Miller states, “technical writing has sought a basis in practice, a basis that is problematic” (Miller 64). The communication techniques that have been branded into our brains since we could first hold a pencil are questionable because what was useful then might no longer be in the real world. Academic writing may limit us to a certain extent because the standard writing methods that have been successful throughout all of our academic career may not translate into our work once we graduate. Stephen Bremner in, “Collaborative Writing: Bridging the Gap Between the Textbook and the Workplace,” makes a point in saying that academic writing can only occur in a controlled setting because classrooms are typically predictable environments. But just as in the real world, ranks and hierarchies are involuntarily established in the classroom. GPAs and grades sort us just as levels of promotion do in the workplace. In both settings, different systems of sorting exist and through that different approaches to communication and writing are created. The disconnect lies in how we should attempt to adapt the academic writing lessons we learn in the classroom to fit that of the workplace, or in other words, how to assert ourselves into a new genre.

Relying on the academic and practical approach can only prepare students for a workplace that operates the same as a classroom. Academic writing and communication demand different forms of knowledge and skill that typically differ from the workplace. According to Liberty Kohn in his article, “How Professional Writing Pedagogy and University–Workplace Partnerships Can Shape the Mentoring of Workplace Writing,” student writers have trouble deviating from the techniques they have been taught in an academic setting once they transition to the real world. This relates back to one of Miller’s main points in that what is useful in one scenario may not be in another. In the working world, grades exist in a different format. That is, students used to be evaluated on a structured grading scale and now must rely on performance reviews to assess themselves.

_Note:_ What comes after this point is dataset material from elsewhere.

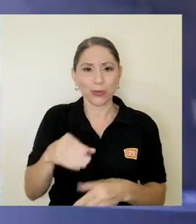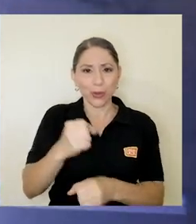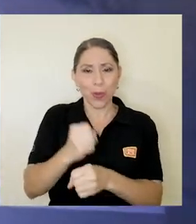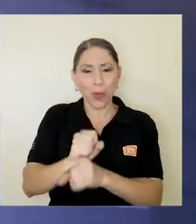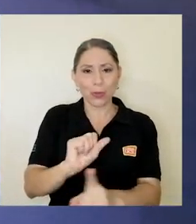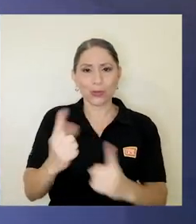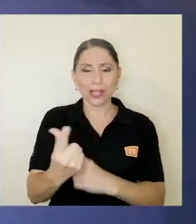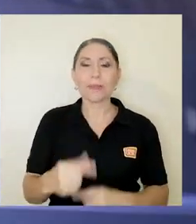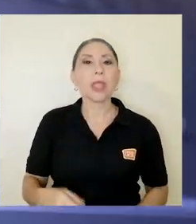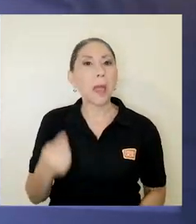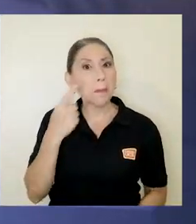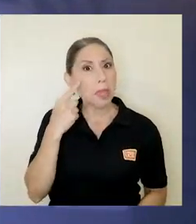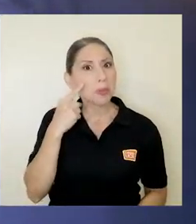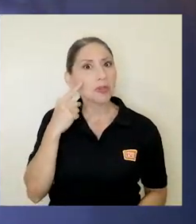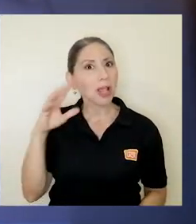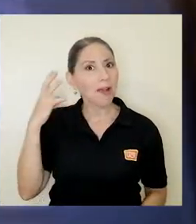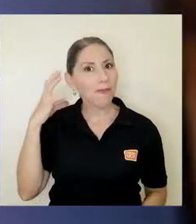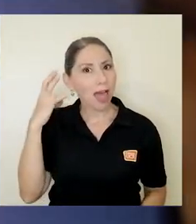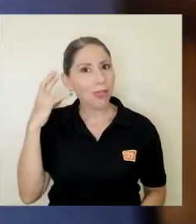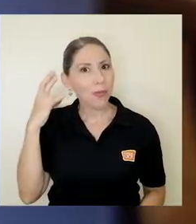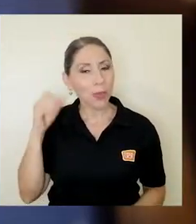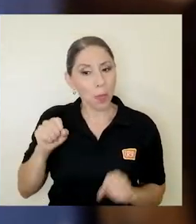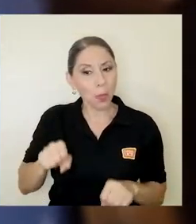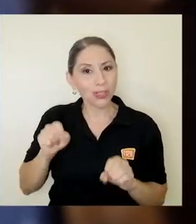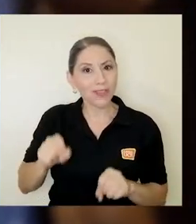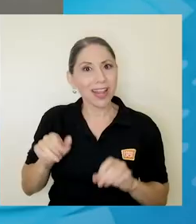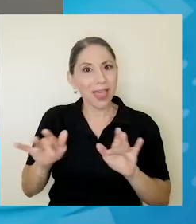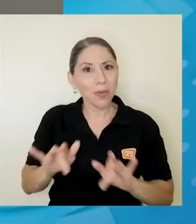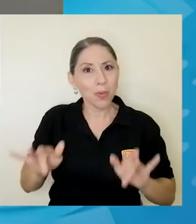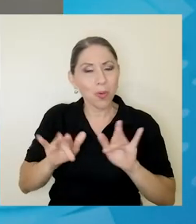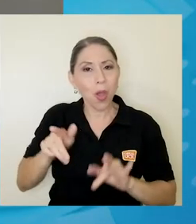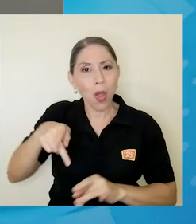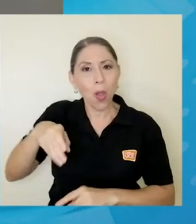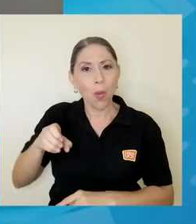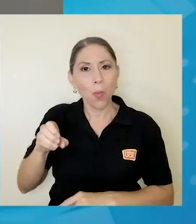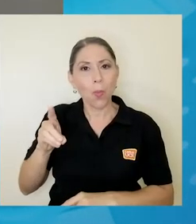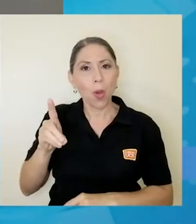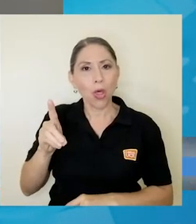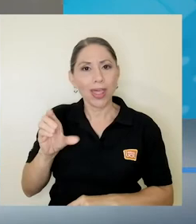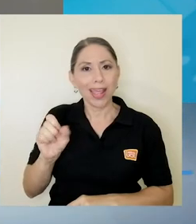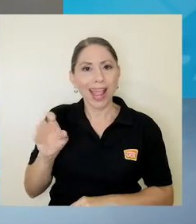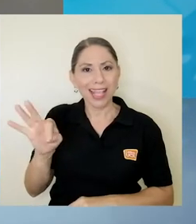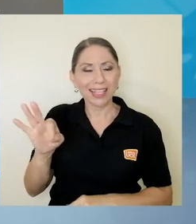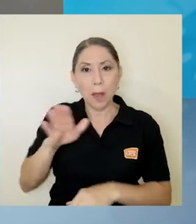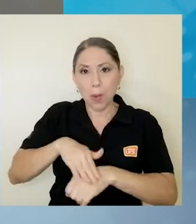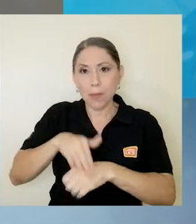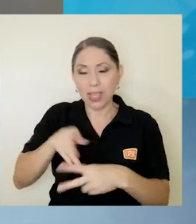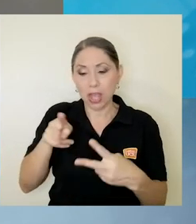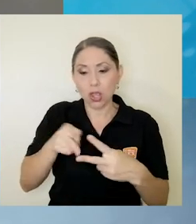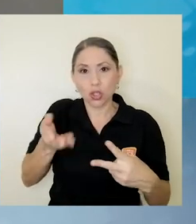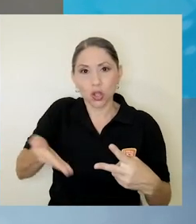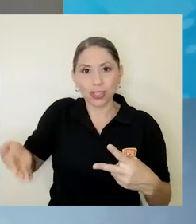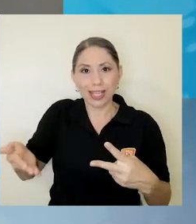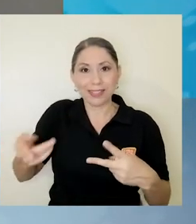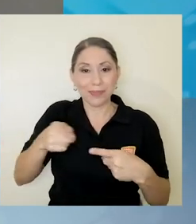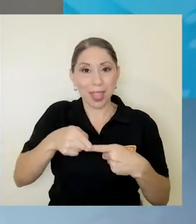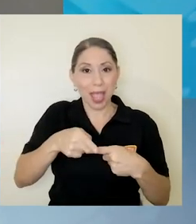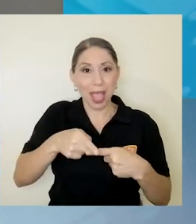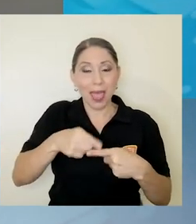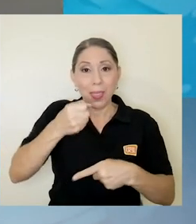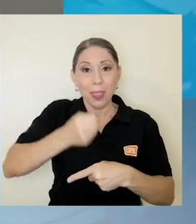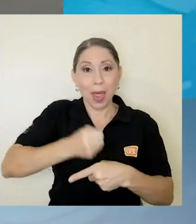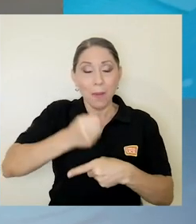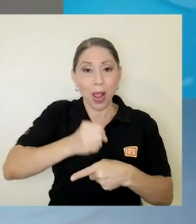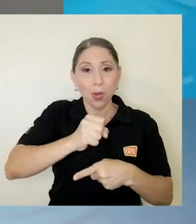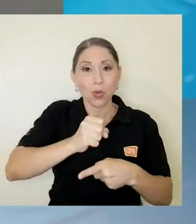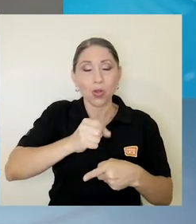Vimos que en la radio y la posibilidad de ir al radio, pero además del podcast, nos permite dos cosas. Uno, la presencia de la Escuela de Trabajo Social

College graduates have difficulty adapting their skill set to a different kind of evaluation because it is a matter of adapting to their new environments unique genre.

Miller, Kohn, and Bremner all agree it is important for college students to be exposed to different forms of communication and writing techniques while still in the classroom. Replicating real-world scenarios and connecting with legitimate employers will only enhance students’ communication skills. However, it is impossible to achieve a perfect replication because every environment will provide different challenges in communication and writing. Overall, it is necessary that as college students, we understand the value in both academic and nonacademic writing and in what contexts to use them.

 

Bremner, S. (2010). Collaborative Writing: Bridging the Gap Between the Textbook and the Workplace. English For Specific Purposes, 29(2), 121-132. doi:10.1016/j.esp.2009.11.001

Kohn, L. (2015). How Professional Writing Pedagogy and University–Workplace Partnerships Can Shape the Mentoring of Workplace Writing. Journal of Technical Writing & Communication, 45(2), 166-188. doi:10.1177/0047281615569484

Miller, Carolyn R. (1998). What’s Practical About Technical Writing? In Tim Peeples (Ed.), Professional Writing and Rhetoric: Readings from the Field. (pp. 61-70). New York, NY: Addison Wesley Educational Publishers.